Given passage:
.....

Demand Forecasting for FMCG That Beats the 60% Wall

Demand Forecasting for FMCG That Beats the 60% Wall

The forecast accuracy ceiling for fast-moving consumer goods has not moved in twenty years. Most $1M-$10M FMCG operators run their statistical forecast off retailer shipment history, then quietly accept a MAPE in the 50s and 60s as the cost of doing business. That accuracy floor is not a law of physics. It is the predictable output of feeding a model the worst possible signal: what retailers ordered, two weeks after they decided what to order, four weeks after consumers actually walked the aisle.

Your Shipment Forecast Is the Bullwhip Talking to Itself

Pull up your demand forecast right now. If the input data set starts with retailer purchase orders, shipments, or warehouse withdrawals, you are forecasting the bullwhip, not consumer demand.

Industry analysis surfaced by ToolsGroup shows CPG forecast accuracy at the unit and location level commonly sits in the 50s and 60s on MAPE, with very few brands clearing the 70s (CPG forecasting ceiling). Aggregate-level statistical planning rarely lifts forecast accuracy above 60% even for fast-moving items. That is not a small problem. It is the difference between a Coles or Woolworths buyer trusting your replenishment schedule and the buyer placing safety-stock orders that lock up working capital you cannot get back.

The reason for the ceiling is structural. Statistical forecasts in ERP and APO systems take retailer shipment history as the demand truth. Shipments are not demand. Shipments are the distorted echo of demand after retailers, distributors, and your own DC have all applied their own buffer logic. By the time a Coles DC receipt shows up in your forecasting model, the consumer who triggered that purchase did so somewhere between fourteen and forty-five days earlier. The signal you are forecasting against is the bullwhip at its most amplified point.

Practitioners who measure MAPE rigorously already know this (Imperia MAPE guide). They see the variance between aggregate-level forecasts and item-location forecasts. They watch promotional weeks blow out the model. They sit through monthly S&OP meetings where every department blames a different number. The instinct, encouraged by every supply chain software vendor, is to buy a smarter model. ML, AI, neural nets, demand sensing add-ons. The pitch is that better algorithms will rescue you from a bad signal.

.....

Record set:
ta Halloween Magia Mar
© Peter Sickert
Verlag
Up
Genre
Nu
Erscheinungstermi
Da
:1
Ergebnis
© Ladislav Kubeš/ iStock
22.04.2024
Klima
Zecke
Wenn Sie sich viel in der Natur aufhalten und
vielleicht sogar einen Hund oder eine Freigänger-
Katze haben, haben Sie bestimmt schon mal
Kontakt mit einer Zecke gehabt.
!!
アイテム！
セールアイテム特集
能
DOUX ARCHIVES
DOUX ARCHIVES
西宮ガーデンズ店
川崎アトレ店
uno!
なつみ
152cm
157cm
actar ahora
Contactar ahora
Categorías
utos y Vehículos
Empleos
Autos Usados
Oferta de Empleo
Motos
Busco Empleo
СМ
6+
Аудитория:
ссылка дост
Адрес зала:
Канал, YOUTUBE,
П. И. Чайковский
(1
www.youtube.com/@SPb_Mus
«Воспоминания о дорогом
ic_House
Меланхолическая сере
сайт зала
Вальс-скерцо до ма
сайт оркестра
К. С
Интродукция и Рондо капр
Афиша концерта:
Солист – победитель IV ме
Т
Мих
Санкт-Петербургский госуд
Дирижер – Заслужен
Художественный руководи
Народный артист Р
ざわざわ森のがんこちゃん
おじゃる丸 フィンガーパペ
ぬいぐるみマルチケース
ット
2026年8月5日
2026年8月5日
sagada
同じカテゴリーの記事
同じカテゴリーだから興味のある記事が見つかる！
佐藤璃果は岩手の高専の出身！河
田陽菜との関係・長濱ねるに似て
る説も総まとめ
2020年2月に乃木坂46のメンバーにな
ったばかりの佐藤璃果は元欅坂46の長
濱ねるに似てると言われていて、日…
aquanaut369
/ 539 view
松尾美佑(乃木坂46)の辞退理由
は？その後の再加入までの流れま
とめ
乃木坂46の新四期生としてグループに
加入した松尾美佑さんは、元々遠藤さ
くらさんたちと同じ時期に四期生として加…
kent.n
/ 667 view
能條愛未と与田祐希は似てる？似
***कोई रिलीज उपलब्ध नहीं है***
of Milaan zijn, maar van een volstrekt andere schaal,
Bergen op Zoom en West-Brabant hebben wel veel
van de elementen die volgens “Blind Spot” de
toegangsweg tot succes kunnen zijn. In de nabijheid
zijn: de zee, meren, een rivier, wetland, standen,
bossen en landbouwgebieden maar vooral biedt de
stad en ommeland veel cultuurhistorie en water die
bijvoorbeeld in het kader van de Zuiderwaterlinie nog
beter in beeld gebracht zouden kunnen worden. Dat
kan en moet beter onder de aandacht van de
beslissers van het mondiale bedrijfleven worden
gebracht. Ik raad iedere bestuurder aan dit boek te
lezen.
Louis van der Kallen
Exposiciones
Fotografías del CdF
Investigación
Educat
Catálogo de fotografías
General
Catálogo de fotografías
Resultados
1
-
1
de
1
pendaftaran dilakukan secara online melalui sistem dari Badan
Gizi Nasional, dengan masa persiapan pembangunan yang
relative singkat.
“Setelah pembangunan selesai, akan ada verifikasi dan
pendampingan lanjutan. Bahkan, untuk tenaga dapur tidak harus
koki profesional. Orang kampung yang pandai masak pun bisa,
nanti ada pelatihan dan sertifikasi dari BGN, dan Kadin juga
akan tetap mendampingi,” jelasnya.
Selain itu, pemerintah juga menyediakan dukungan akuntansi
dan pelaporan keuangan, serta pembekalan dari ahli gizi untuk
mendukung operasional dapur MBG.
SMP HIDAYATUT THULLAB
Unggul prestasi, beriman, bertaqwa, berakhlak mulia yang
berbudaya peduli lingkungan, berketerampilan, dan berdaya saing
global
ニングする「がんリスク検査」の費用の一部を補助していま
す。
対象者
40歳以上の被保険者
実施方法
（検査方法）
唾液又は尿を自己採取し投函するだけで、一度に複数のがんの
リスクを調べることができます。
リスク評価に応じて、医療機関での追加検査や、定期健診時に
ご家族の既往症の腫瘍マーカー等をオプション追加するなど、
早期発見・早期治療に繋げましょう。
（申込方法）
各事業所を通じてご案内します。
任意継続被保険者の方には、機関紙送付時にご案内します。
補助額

.....

Your objective: Render this sentence from the passage on FMCG demand forecasting into French: "That accuracy floor is not a law of physics." The items are separate material, apart from the passage on FMCG demand forecasting.

Expected output: Ce plancher de précision n'est pas une loi de la physique.